El punto de no retorno: una parábola sobre cierto modelo de Iglesia en España
El corazón del sabbat, y por lo tanto del año sabático y del Jubileo, es un largo y tenaz aprendizaje para aprender la relación correcta con el tiempo y con su disciplina, que encuentra eco en la maravillosa secuencia de verbos en infinitivo del capítulo 3 de Qoelet: «Hay un tiempo para... y un tiempo para...».
El humanismo sabático es también, y sobre todo, la primera lección esencial para aprender el oficio del tiempo y de los tiempos. Quien aprende esta sabiduría especial se encuentra dotado de un recurso precioso para gestionar las crisis, mantener las relaciones, cuidar una vocación, elaborar los duelos y los grandes fracasos, para no perder el hilo dorado de la vida, sobre todo en su último tramo, que, como en toda carrera, es el decisivo.
Al pensar en nuestra Iglesia española y, particularmente, en aquella que más he conocido - la Iglesia navarra y la Iglesia vasca - me gusta detenerme en un episodio que concierne a un rey babilónico, el gran Nabucodonosor (siglo VI a. C.), que encontramos en el libro de Daniel.
Son dos relatos que contienen una enseñanza similar con matices diferentes. Ambos hablan del shabat del corazón, del año sabático del alma, del gran jubileo de nuestra vida, individual y colectiva.
En particular, este relato de Daniel nos permite comprender en su cruda esencia la tremenda lógica de la gestión del poder, del éxito y de la grandeza. «Mientras paseaba por la terraza del palacio real de Babilonia, el rey dijo: «¿No es esta la gran Babilonia que yo construí como palacio con la fuerza de mi poder y para la gloria de mi majestad?»» (Daniel 4,26-27).
El rey se encuentra en sus legendarios jardines colgantes. Está constantemente acompañado por un pensamiento poderoso, que crece hasta convertirse en el dominante, el señor de todos sus pensamientos. El rey está convencido de haber creado un reino extraordinario, una empresa fantástica, y todo ese éxito es fruto únicamente de «la fuerza de su poder», «para gloria de su majestad».
Contemplaba sus conquistas y se complacía en ellas, se sentía su único dueño, soberano absoluto y omnipotente. Se «engañaba» en su pensamiento, encantado por lo «infinito». Pero he aquí que, mientras aún está absorto en esa extraña contemplación, irrumpe una voz del cielo: «A ti te hablo, rey Nabucodonosor: ¡el reino te ha sido quitado!» (Dn 4,28).

•••••

▶ _Lo que se pide_: Según el texto sobre cierto modelo de Iglesia en España, ¿en qué libro se encuentra el episodio del rey Nabucodonosor?

•••••

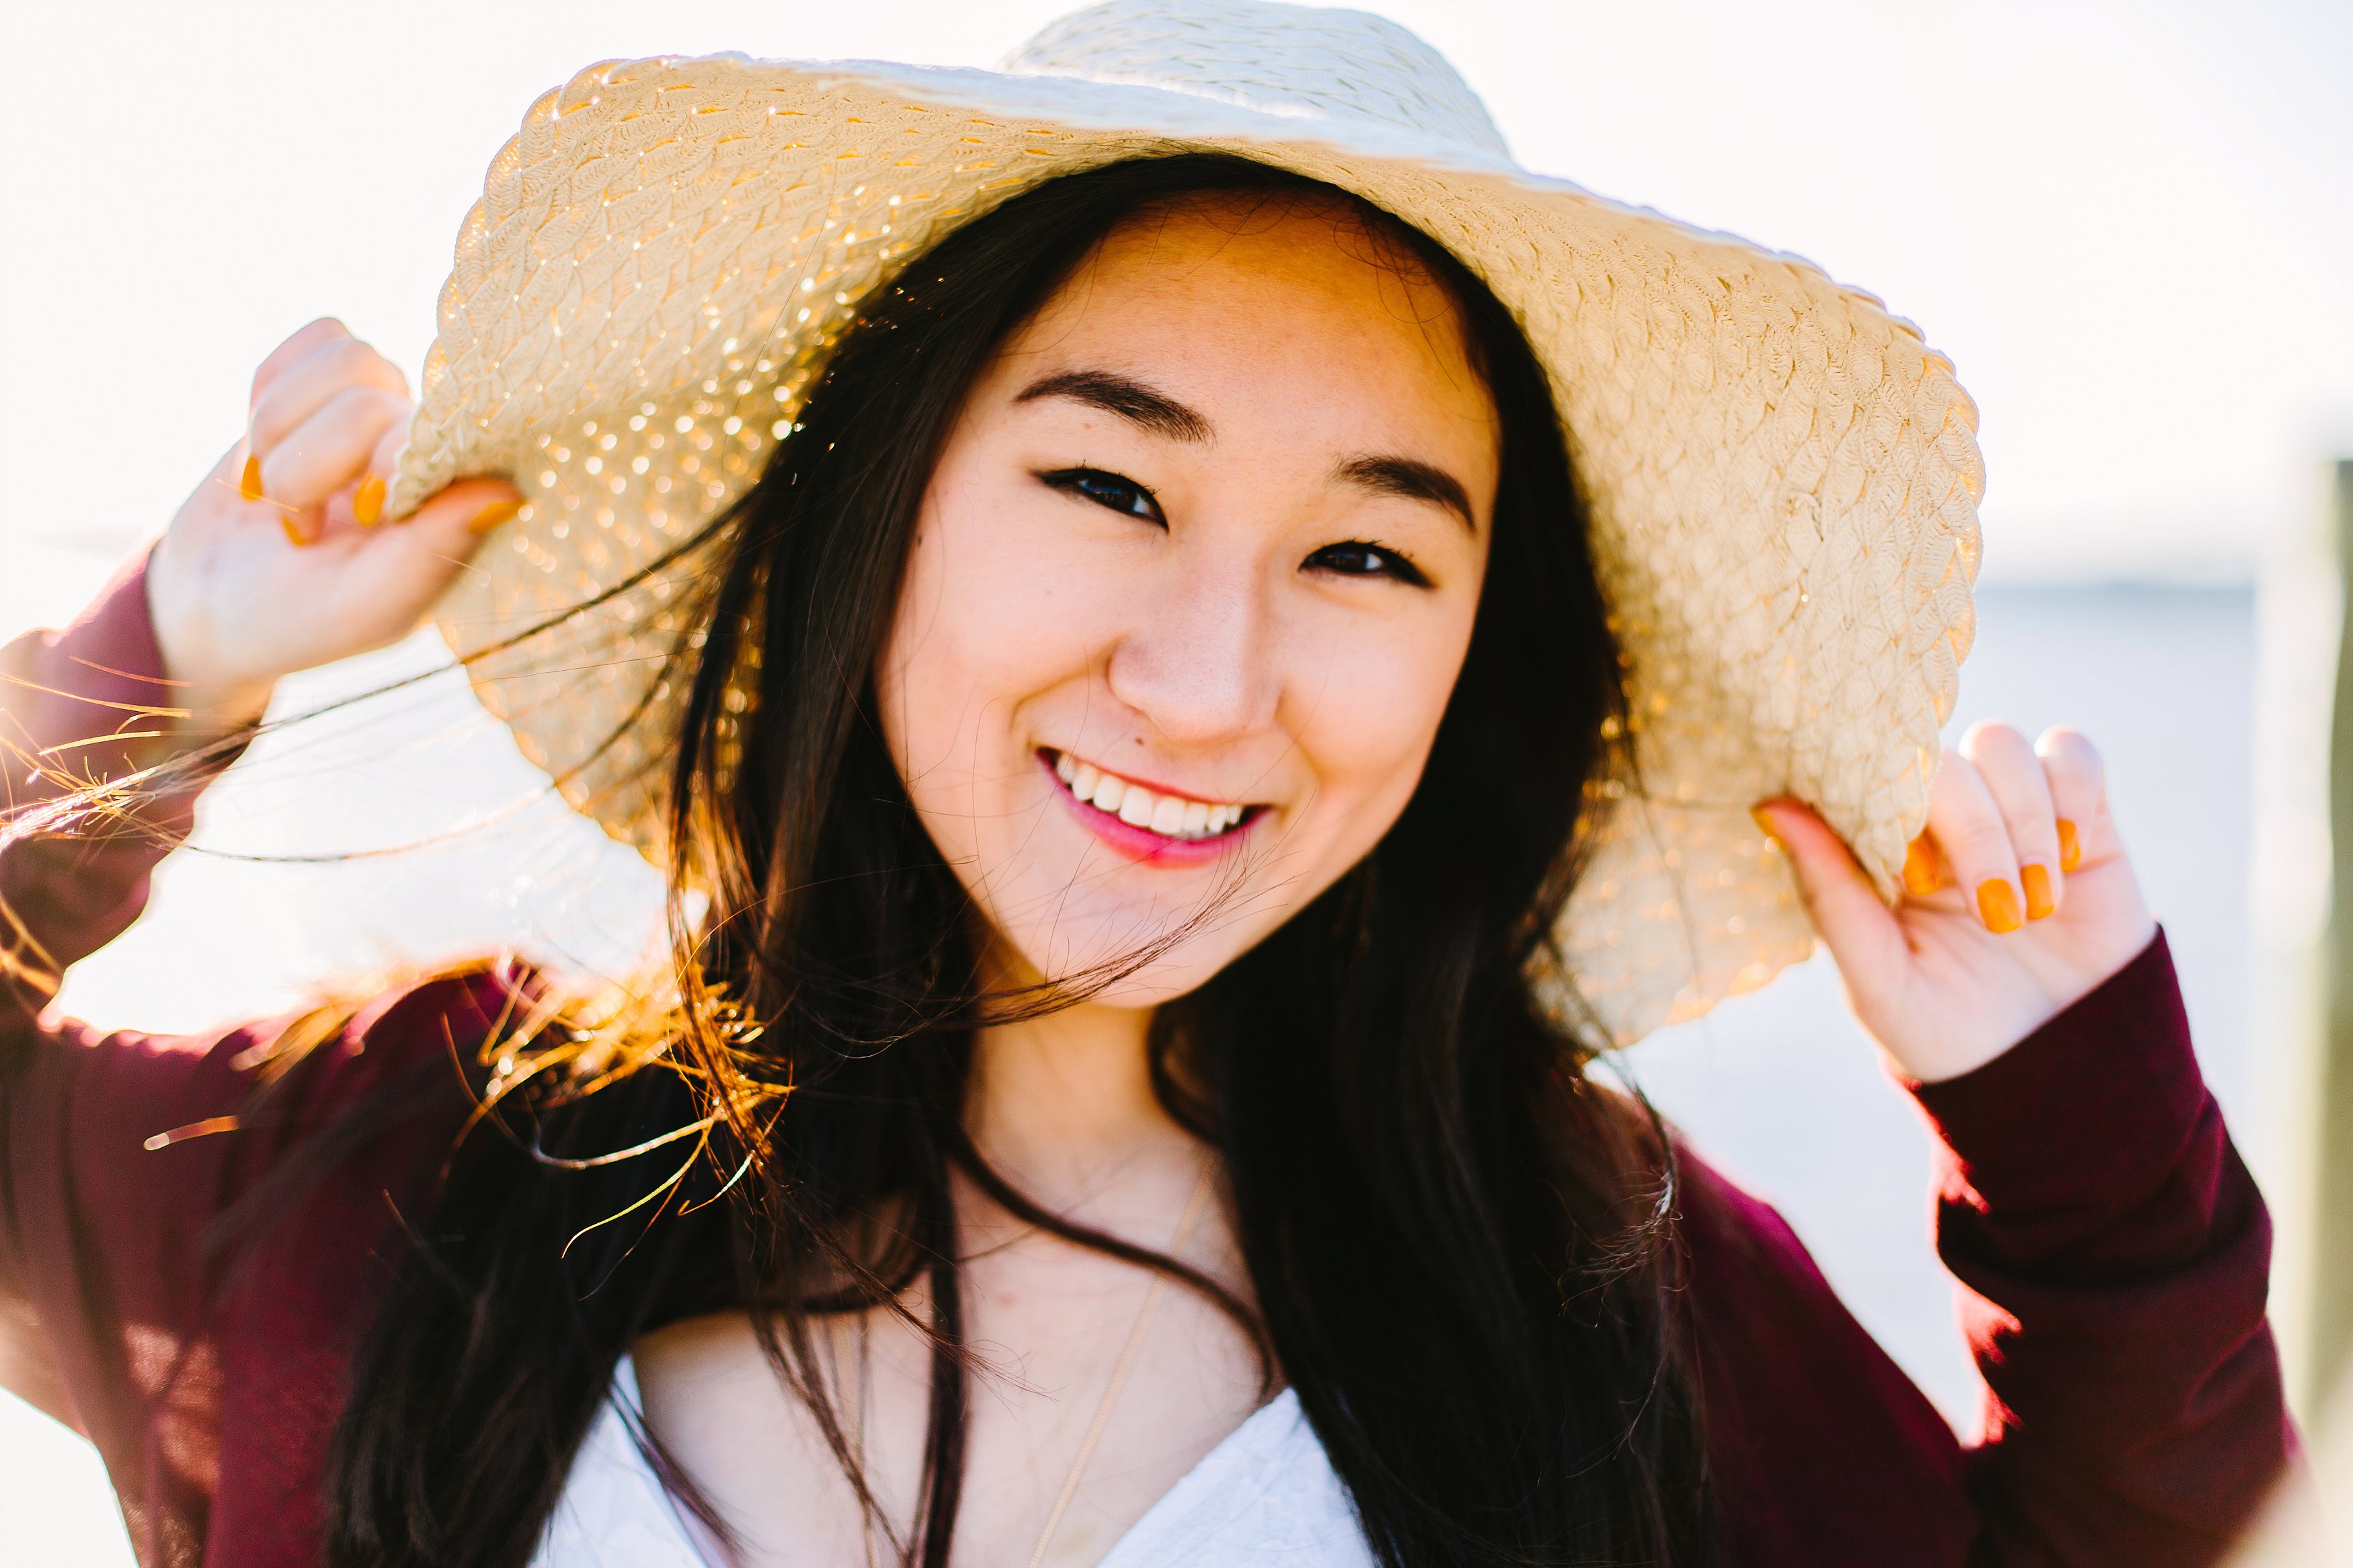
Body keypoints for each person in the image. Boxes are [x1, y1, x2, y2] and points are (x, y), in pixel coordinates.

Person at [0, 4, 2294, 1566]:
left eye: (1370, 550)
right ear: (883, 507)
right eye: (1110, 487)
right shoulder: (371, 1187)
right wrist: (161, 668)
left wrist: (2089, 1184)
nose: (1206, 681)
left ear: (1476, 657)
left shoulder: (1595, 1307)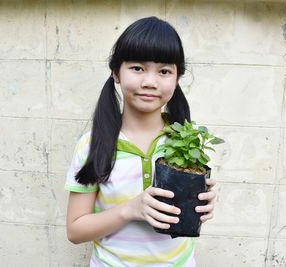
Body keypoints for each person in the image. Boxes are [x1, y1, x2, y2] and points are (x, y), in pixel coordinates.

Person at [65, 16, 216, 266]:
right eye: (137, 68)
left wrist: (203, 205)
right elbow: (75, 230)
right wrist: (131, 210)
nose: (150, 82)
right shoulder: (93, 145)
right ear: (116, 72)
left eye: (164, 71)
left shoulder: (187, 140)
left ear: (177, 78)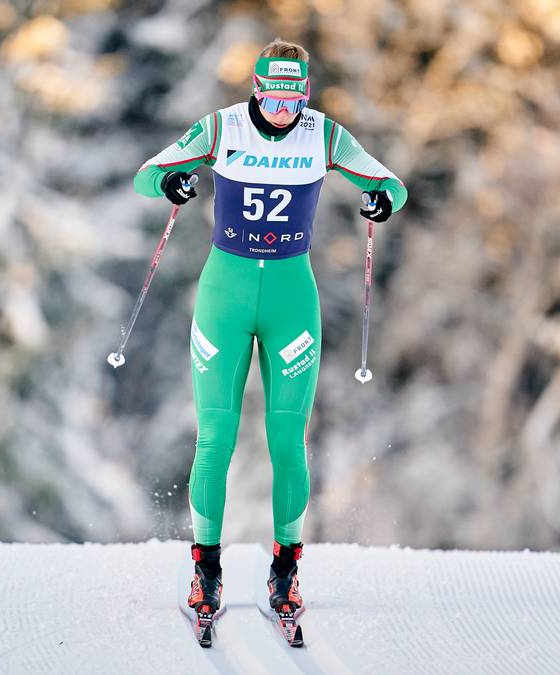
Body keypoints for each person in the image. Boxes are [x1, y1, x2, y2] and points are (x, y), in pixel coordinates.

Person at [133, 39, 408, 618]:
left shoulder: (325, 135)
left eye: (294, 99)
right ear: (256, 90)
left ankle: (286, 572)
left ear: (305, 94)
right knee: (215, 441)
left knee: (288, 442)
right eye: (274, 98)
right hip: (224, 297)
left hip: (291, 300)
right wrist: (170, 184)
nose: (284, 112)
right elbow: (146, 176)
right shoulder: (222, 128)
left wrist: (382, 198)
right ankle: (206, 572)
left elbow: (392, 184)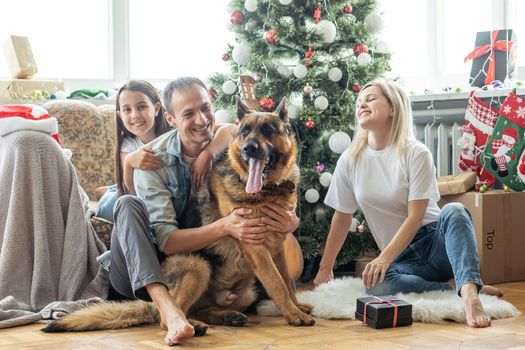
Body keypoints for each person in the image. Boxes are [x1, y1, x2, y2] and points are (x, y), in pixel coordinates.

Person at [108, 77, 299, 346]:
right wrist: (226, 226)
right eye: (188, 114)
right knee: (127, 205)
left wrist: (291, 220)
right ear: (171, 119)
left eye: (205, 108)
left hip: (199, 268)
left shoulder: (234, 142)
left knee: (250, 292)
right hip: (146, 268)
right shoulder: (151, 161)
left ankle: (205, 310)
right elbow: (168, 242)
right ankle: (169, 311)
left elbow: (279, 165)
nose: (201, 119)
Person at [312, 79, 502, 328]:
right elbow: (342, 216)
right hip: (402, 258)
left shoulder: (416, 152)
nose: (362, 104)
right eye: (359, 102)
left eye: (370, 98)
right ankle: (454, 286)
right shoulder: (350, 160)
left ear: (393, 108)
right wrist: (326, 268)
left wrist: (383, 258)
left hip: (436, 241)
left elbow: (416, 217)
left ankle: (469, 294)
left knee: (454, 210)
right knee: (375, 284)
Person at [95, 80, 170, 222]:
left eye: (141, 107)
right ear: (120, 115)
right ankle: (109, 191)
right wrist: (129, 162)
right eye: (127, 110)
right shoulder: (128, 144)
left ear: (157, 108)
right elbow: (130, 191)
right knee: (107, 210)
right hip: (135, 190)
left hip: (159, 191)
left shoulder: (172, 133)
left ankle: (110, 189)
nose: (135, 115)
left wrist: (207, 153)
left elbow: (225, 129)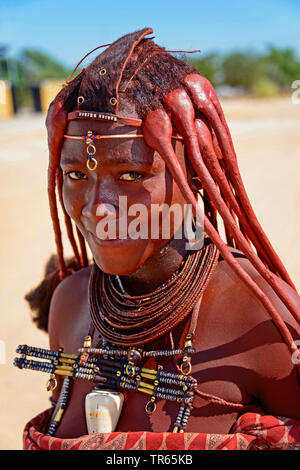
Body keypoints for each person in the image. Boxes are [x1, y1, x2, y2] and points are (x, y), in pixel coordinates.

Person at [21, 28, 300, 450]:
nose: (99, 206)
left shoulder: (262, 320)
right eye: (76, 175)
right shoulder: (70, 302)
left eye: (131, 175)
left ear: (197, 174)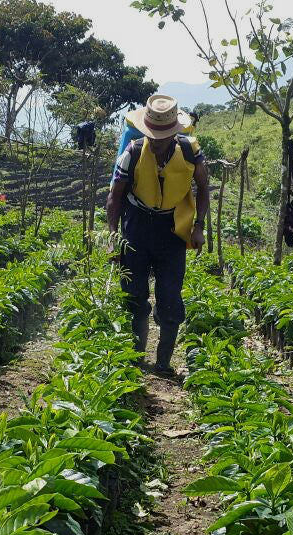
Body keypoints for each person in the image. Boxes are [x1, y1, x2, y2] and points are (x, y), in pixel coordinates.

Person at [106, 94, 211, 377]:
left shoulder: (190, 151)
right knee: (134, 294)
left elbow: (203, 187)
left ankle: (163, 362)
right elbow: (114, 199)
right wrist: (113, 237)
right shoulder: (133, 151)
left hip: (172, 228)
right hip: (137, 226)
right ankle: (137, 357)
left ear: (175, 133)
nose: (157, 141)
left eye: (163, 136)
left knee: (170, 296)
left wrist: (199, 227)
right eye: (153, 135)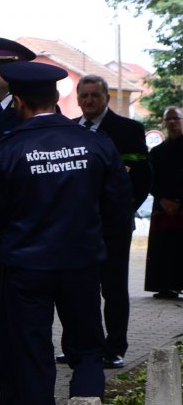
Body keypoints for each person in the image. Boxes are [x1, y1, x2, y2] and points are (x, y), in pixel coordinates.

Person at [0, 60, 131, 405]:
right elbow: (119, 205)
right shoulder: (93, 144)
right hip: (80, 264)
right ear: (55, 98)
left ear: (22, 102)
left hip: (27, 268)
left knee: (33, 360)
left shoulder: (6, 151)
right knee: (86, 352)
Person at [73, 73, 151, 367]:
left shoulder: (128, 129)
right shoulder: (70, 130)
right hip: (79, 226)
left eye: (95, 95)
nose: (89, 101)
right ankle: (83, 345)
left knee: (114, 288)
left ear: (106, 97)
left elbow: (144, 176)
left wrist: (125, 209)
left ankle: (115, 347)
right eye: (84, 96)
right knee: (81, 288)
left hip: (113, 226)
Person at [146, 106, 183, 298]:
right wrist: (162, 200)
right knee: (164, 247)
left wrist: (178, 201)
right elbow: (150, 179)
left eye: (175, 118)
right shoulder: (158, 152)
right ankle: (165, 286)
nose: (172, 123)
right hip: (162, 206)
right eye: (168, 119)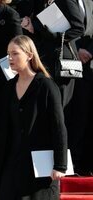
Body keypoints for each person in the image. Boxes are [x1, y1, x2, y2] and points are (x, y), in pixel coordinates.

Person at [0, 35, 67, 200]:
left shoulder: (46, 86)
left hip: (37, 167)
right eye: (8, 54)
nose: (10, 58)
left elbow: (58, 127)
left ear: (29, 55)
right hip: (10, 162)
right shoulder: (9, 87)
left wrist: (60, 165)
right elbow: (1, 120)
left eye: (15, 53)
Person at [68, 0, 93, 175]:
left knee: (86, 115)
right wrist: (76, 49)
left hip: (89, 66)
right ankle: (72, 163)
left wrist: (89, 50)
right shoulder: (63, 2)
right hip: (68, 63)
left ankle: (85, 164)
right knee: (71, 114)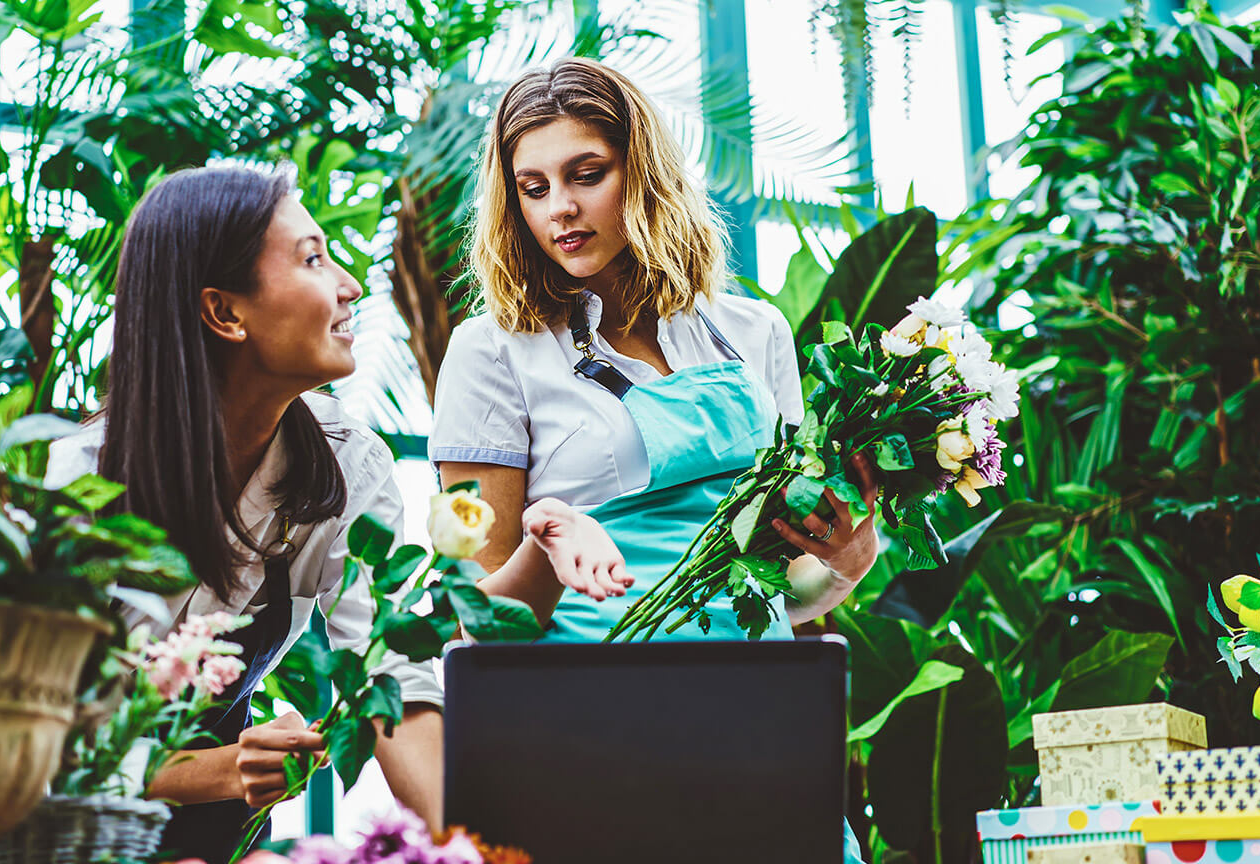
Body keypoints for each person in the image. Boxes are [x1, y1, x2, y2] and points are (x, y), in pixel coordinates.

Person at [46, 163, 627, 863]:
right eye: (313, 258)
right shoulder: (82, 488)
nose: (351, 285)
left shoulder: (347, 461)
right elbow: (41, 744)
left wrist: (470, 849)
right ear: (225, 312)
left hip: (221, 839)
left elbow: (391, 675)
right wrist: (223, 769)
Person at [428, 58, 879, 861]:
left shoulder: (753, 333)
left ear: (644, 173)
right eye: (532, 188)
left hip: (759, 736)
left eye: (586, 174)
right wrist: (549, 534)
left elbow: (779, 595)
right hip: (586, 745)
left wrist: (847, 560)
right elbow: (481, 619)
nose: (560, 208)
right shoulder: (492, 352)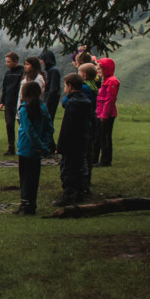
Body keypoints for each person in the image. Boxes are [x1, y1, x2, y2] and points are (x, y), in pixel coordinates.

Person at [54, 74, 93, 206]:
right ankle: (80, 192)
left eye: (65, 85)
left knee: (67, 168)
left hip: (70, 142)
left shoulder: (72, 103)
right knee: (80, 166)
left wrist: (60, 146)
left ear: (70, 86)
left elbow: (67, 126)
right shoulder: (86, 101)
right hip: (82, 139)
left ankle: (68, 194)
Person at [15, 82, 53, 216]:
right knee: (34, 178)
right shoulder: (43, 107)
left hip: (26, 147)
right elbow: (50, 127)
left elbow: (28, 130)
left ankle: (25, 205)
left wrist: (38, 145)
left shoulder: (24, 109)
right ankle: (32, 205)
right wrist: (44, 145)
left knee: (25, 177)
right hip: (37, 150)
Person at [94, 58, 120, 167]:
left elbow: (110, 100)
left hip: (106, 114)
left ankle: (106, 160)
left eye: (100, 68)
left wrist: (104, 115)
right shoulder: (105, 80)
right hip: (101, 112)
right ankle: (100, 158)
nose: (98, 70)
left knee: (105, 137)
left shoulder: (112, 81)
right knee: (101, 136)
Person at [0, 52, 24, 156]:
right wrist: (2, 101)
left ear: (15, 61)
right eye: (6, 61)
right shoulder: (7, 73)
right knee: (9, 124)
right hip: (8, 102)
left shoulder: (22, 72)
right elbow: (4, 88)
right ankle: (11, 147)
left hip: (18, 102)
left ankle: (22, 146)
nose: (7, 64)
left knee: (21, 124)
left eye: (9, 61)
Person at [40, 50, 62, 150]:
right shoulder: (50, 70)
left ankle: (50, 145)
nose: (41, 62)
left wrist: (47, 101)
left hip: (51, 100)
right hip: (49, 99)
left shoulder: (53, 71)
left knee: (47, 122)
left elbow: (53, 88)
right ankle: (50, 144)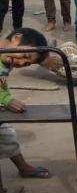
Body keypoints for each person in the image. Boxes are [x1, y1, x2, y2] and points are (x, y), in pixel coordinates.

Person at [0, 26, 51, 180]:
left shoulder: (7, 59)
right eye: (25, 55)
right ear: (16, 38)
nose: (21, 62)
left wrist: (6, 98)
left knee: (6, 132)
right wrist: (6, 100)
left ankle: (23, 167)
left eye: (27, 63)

•••••

▶ _Respuesta esperada_: En el libro de Daniel.